Using the line that contains "left front paw: (162, 274)" as the first line and the last line of the data as the final one, give every line in that range again exactly.

== Supplied data

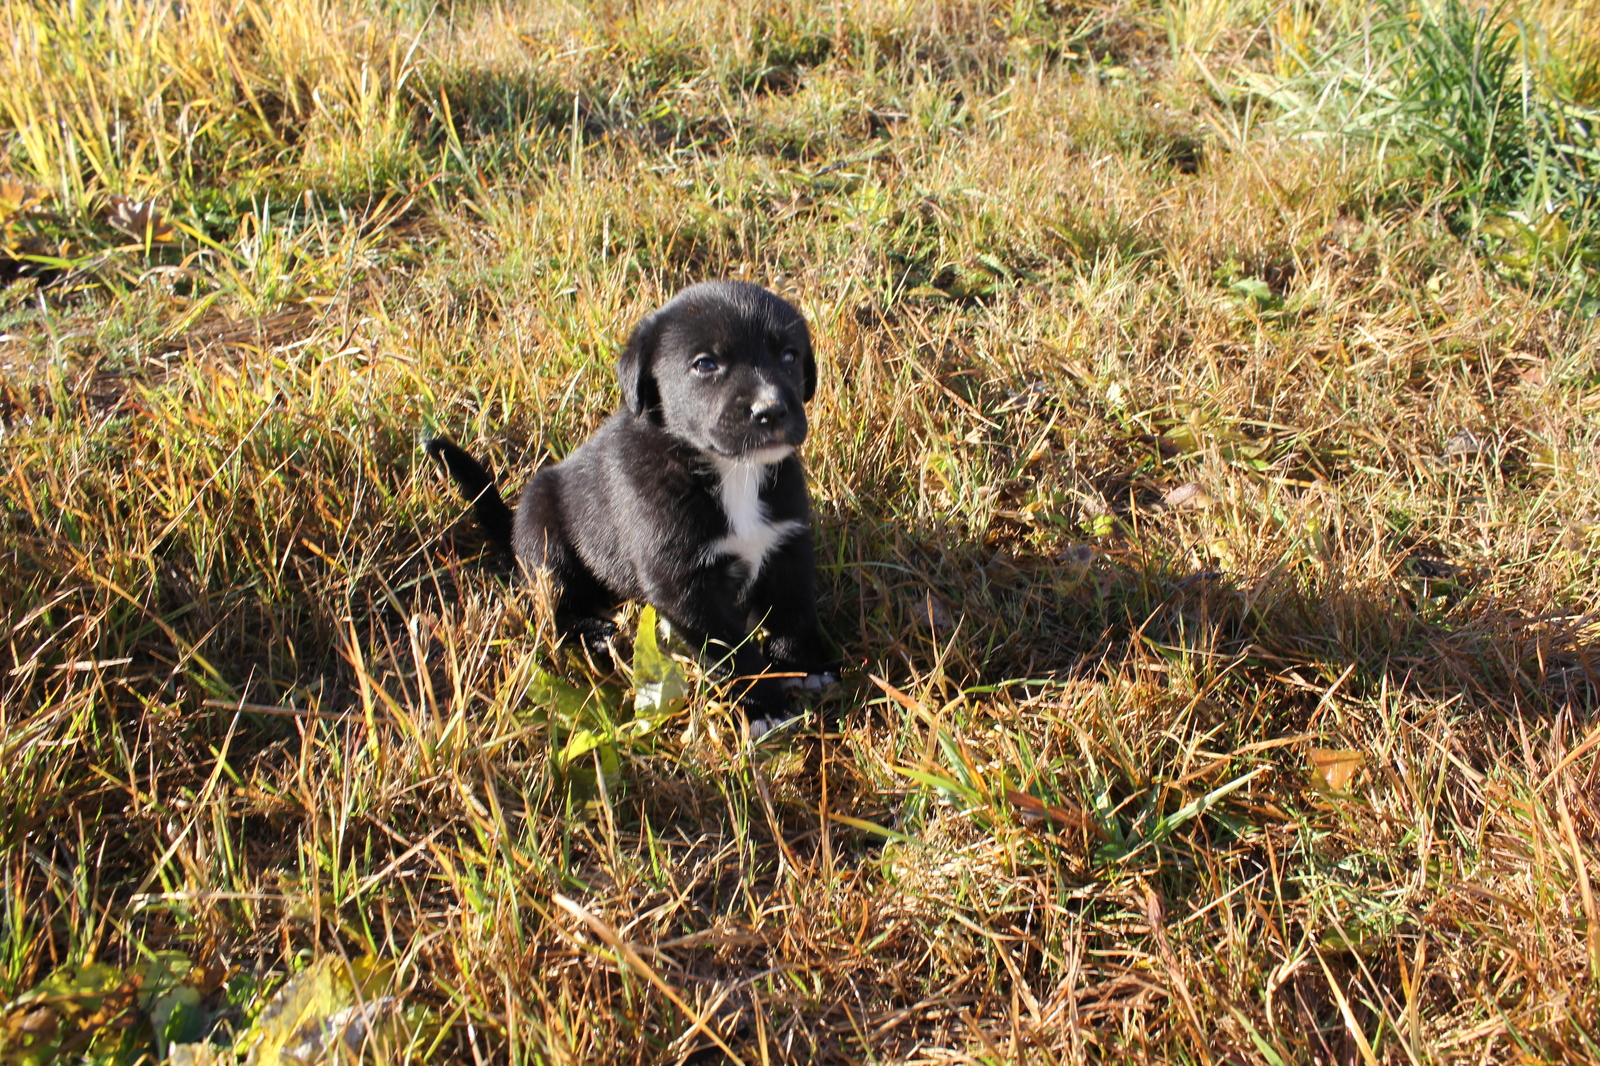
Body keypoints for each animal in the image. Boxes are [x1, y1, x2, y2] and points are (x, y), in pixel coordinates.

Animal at [428, 278, 838, 726]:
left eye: (789, 355)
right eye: (705, 365)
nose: (771, 410)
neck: (731, 473)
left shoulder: (787, 546)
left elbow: (793, 613)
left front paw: (806, 666)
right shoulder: (683, 583)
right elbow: (731, 650)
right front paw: (762, 704)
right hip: (544, 536)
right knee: (556, 608)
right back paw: (596, 633)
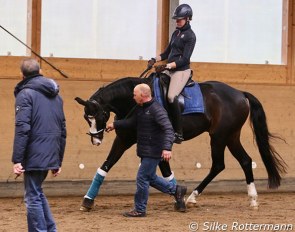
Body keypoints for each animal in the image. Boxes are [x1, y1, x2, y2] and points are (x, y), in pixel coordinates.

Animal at [75, 73, 288, 210]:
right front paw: (87, 200)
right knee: (244, 161)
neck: (138, 104)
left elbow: (165, 172)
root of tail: (240, 93)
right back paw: (252, 199)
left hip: (219, 137)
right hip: (231, 136)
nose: (96, 140)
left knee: (219, 164)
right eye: (86, 117)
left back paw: (193, 197)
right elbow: (105, 167)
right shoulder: (123, 139)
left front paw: (178, 197)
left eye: (100, 115)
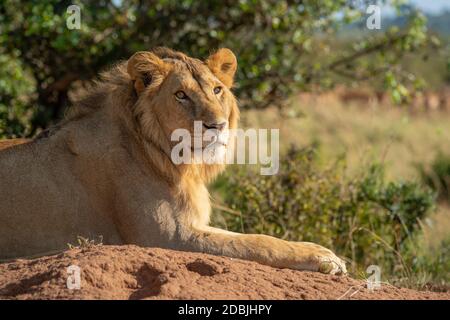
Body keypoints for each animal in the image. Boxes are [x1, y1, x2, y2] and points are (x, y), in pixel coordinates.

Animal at [0, 47, 346, 276]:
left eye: (217, 90)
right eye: (181, 95)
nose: (218, 125)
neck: (178, 162)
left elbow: (245, 238)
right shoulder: (165, 236)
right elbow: (256, 243)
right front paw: (325, 257)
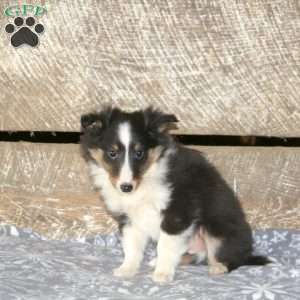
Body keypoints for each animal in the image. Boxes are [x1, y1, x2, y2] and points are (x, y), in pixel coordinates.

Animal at [80, 106, 270, 282]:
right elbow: (132, 246)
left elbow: (165, 245)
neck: (146, 177)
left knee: (231, 257)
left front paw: (162, 274)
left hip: (216, 231)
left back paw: (218, 267)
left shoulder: (178, 213)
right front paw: (127, 269)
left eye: (139, 153)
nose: (126, 187)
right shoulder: (129, 218)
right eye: (112, 153)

====

◆ Answer below ◆
left front paw: (162, 274)
left hip: (216, 231)
left back paw: (218, 267)
left shoulder: (178, 213)
right front paw: (127, 269)
left eye: (139, 153)
nose: (126, 187)
right shoulder: (129, 218)
right eye: (112, 153)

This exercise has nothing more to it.